# EXERCISE
Quote the entries below verbatim, from their first line through the line containing "picture [275, 566, 690, 1125]".

Element placement data

════════════════

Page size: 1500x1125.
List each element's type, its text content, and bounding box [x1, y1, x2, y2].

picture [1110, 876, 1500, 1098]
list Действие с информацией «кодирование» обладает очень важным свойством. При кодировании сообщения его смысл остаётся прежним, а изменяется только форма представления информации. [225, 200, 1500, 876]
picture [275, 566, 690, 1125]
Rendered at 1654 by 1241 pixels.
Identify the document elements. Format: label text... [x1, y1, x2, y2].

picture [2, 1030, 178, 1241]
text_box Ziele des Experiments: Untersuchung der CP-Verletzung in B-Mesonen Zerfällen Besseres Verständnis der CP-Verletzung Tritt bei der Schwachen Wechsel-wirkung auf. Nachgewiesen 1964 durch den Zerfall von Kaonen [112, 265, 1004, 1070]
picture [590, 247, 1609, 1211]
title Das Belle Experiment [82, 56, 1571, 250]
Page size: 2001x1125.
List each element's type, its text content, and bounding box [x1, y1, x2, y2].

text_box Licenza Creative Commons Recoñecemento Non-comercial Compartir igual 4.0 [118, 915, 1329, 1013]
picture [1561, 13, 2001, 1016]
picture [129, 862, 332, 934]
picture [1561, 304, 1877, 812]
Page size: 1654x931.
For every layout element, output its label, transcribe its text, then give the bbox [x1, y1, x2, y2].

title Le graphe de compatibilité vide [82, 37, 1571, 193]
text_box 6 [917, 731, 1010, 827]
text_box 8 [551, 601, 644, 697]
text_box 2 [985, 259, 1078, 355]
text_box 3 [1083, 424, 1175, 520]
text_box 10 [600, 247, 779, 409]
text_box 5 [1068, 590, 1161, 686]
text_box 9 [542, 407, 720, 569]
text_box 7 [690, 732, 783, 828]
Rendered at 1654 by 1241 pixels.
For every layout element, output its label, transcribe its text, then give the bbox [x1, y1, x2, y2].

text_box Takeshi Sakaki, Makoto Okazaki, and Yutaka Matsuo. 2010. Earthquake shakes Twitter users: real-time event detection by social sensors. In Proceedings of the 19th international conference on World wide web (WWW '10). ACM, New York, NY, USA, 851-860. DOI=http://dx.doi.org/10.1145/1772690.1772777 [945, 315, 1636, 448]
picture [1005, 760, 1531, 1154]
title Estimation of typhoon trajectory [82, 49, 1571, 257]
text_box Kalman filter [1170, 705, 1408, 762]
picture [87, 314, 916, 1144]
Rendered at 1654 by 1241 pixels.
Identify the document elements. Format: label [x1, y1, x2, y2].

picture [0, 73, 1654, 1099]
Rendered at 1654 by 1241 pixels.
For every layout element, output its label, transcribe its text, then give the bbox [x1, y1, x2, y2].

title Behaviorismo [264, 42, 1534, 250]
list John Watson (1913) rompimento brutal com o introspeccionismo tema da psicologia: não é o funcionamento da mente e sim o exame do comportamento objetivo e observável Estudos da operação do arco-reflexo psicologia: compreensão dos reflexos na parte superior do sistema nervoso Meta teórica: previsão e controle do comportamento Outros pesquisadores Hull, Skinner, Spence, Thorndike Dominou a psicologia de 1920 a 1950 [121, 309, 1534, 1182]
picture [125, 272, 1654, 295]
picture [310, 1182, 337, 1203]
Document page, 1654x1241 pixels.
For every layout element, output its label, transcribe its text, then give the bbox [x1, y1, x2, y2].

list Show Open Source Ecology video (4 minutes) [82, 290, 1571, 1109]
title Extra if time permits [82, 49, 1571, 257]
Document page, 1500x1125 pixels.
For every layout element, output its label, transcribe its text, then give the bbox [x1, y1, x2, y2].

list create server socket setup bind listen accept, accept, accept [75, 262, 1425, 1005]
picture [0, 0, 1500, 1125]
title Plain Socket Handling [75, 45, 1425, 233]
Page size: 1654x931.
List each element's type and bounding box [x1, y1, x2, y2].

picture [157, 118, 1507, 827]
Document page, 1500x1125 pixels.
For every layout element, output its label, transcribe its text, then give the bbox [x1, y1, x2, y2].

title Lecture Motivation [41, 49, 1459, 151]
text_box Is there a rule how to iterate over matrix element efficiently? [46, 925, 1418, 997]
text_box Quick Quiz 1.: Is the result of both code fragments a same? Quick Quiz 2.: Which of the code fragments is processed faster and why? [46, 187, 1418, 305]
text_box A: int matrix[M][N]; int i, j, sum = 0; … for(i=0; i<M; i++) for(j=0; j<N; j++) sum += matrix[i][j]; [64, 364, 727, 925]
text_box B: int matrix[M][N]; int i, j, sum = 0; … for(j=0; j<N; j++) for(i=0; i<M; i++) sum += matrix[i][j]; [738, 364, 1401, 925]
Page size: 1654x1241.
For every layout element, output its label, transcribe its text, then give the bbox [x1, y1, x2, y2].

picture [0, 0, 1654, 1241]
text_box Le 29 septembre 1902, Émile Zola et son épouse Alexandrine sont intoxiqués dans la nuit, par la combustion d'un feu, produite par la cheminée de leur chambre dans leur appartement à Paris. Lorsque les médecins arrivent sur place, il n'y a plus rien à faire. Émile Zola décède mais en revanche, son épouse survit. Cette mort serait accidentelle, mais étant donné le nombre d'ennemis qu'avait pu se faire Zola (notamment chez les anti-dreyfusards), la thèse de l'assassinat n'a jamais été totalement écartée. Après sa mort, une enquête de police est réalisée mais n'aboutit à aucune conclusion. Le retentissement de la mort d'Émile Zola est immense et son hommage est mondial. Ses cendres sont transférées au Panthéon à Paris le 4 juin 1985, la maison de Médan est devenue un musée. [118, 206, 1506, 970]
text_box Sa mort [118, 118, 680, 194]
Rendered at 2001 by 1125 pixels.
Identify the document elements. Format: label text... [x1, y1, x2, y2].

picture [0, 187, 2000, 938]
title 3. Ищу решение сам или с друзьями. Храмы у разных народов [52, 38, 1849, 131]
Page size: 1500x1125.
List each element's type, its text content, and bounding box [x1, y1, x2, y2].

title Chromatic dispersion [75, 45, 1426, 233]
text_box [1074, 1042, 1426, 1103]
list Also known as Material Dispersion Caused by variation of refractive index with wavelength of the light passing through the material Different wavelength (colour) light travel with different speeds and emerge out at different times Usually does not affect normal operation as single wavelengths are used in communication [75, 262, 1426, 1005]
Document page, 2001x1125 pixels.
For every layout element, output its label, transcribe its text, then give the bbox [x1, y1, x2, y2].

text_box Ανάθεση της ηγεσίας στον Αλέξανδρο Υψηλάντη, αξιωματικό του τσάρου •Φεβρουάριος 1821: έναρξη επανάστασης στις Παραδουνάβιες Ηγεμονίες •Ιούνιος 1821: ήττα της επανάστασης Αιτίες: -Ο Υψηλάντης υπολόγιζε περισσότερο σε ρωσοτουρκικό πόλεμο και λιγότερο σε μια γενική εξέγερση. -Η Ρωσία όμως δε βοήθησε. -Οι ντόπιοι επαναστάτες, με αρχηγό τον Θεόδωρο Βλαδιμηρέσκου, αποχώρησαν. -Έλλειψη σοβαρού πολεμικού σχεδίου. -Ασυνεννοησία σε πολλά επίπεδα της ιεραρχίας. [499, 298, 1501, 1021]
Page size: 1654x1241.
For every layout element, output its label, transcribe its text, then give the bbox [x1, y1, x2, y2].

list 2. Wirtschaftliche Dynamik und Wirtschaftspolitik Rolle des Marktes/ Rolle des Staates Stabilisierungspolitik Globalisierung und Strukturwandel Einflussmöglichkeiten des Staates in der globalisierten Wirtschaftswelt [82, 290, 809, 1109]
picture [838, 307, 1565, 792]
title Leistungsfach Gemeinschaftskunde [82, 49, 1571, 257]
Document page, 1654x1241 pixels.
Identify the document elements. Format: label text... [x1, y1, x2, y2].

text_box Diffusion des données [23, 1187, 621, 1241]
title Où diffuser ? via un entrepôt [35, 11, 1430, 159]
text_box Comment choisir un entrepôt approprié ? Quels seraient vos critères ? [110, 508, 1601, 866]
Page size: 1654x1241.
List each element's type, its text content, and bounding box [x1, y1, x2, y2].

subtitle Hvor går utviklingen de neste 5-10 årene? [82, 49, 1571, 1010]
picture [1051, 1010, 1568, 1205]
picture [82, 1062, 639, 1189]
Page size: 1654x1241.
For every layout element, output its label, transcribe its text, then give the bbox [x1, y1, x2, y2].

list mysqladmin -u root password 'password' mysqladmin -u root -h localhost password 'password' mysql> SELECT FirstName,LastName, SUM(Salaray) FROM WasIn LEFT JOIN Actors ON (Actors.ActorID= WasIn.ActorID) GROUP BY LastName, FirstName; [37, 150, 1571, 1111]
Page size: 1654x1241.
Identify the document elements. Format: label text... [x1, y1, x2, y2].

════════════════

# RESPONSE TO THE TASK
Page size: 1500x1125.
List each element's type, its text content, and bounding box [x1, y1, x2, y2].

picture [1110, 876, 1500, 1098]
list Действие с информацией «кодирование» обладает очень важным свойством. При кодировании сообщения его смысл остаётся прежним, а изменяется только форма представления информации. [225, 200, 1500, 876]
picture [275, 566, 690, 1125]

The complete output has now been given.